In the decades since this event, healthcare has made major strides in reducing wrong-site surgeries, thanks in part to lessons learned from this case. Today, several widely adopted safeguards are in place.

  • Patient involvement: Patients now mark the surgical site themselves with a Sharpie.
  • Pre-surgery consultation: Surgeons are required to meet with patients during pre-op to review the procedure and confirm the consent form.
  • The “Timeout”: A final pause before incision is now standard practice, where the surgical team confirms the patient’s identity, the procedure, and the surgical site. Even if multiple errors are made earlier, this last line of defense can prevent serious harm.

Each of these practices is designed to catch errors before they reach the point of no return. Importantly, none of these preventative measures rely on perfect human performance. Instead, they acknowledge human fallibility and build process layers that account for it.

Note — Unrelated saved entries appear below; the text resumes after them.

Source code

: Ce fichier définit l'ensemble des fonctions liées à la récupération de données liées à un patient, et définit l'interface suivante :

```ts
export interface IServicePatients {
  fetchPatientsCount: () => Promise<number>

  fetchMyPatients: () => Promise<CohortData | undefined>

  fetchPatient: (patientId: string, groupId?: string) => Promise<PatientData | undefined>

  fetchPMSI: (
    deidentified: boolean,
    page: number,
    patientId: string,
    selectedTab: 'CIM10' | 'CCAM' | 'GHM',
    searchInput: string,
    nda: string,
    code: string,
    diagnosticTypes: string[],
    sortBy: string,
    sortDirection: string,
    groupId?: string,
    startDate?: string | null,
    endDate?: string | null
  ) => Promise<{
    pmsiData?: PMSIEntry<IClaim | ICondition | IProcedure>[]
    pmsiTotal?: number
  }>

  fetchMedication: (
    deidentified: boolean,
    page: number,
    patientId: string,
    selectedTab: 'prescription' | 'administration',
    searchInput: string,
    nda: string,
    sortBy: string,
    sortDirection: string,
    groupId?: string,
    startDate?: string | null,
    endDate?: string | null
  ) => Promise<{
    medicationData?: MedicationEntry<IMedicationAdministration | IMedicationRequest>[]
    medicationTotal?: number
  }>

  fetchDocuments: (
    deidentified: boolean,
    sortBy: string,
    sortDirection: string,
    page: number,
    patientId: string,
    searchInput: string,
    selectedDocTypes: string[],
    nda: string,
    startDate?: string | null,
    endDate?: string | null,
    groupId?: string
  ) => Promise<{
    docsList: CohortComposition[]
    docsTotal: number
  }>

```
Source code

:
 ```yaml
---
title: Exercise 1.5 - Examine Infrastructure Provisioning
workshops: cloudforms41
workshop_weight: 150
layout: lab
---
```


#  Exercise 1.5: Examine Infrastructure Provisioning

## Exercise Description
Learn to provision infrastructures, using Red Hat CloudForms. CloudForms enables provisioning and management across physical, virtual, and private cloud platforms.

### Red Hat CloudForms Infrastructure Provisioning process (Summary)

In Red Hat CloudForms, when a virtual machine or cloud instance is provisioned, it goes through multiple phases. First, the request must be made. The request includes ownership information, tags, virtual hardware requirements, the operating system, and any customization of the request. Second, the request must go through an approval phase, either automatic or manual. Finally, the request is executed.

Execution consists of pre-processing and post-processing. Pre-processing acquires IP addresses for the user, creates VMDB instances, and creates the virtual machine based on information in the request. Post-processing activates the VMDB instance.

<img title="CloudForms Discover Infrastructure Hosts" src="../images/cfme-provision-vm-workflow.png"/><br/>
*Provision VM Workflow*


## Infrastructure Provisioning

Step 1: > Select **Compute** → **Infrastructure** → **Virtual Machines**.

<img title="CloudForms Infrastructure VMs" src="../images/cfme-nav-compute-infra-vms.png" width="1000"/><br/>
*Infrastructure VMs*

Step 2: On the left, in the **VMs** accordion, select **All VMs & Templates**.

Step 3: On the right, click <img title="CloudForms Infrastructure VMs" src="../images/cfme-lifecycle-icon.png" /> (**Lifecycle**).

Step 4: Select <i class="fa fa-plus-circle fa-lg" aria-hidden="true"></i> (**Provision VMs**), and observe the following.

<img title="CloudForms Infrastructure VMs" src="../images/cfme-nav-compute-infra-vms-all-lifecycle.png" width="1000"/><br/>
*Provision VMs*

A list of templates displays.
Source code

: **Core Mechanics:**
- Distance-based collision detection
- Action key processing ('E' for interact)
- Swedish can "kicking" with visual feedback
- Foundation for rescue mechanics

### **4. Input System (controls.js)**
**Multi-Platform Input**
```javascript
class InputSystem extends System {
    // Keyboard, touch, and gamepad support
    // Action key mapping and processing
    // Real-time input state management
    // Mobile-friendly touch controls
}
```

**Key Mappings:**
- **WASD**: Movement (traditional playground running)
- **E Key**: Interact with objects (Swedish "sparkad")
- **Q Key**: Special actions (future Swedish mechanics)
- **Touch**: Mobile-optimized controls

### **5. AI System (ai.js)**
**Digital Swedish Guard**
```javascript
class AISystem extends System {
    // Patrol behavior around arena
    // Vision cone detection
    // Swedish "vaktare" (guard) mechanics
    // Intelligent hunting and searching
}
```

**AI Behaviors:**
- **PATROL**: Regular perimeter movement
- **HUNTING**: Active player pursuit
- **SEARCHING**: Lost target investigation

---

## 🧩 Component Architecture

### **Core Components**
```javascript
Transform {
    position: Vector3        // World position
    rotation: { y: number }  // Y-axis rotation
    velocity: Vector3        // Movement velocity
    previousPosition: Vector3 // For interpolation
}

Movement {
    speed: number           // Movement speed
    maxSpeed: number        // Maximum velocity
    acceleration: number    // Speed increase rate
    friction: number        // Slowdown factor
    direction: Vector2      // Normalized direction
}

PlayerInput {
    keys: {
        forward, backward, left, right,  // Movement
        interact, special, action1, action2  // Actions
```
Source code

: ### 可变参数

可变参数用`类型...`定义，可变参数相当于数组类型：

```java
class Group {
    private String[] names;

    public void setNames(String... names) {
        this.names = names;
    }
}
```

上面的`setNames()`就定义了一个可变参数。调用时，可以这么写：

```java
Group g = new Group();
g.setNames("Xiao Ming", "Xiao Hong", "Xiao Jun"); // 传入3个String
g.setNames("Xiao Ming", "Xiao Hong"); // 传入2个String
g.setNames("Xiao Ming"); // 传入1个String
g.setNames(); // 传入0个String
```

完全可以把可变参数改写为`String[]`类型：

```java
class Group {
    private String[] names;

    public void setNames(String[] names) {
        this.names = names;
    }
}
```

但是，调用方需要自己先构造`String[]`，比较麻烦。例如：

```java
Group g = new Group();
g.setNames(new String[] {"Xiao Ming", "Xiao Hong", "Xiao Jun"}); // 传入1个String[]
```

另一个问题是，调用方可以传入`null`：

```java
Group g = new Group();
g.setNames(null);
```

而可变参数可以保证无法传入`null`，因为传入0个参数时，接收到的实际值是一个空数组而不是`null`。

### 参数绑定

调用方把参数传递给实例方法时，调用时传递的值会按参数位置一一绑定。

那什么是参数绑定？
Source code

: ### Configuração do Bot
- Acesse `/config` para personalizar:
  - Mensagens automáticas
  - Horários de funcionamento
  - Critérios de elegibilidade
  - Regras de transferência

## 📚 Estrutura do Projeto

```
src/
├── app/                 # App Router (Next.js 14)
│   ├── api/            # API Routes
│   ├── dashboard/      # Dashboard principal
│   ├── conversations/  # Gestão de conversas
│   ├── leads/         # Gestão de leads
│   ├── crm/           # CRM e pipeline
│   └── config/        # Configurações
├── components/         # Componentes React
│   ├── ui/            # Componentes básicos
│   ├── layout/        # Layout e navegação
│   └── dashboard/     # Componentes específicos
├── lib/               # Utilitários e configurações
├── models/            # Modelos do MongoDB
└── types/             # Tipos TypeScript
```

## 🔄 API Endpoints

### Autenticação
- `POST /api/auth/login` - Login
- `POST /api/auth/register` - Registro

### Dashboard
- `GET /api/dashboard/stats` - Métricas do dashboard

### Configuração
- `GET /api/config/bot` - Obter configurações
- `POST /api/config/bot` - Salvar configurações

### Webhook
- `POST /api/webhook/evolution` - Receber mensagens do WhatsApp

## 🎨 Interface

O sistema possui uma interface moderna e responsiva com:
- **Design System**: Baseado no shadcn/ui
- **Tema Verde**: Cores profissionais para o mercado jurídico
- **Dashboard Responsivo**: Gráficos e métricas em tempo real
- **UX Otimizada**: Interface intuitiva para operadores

Manage by Process, Not by Blame

The Willie King case remains one of the most powerful reminders of what we miss when we focus on people instead of the process. It’s a cautionary example—not just about surgery, but about how we approach error in any complex environment.

Blame may feel satisfying and fair in the moment. But it often reveals our lack of understanding, and it ultimately solves nothing. To actually mitigate risk we must understand the specific causes of our incidents and use them to improve the system itself. That means designing processes that help people succeed, even when they make mistakes.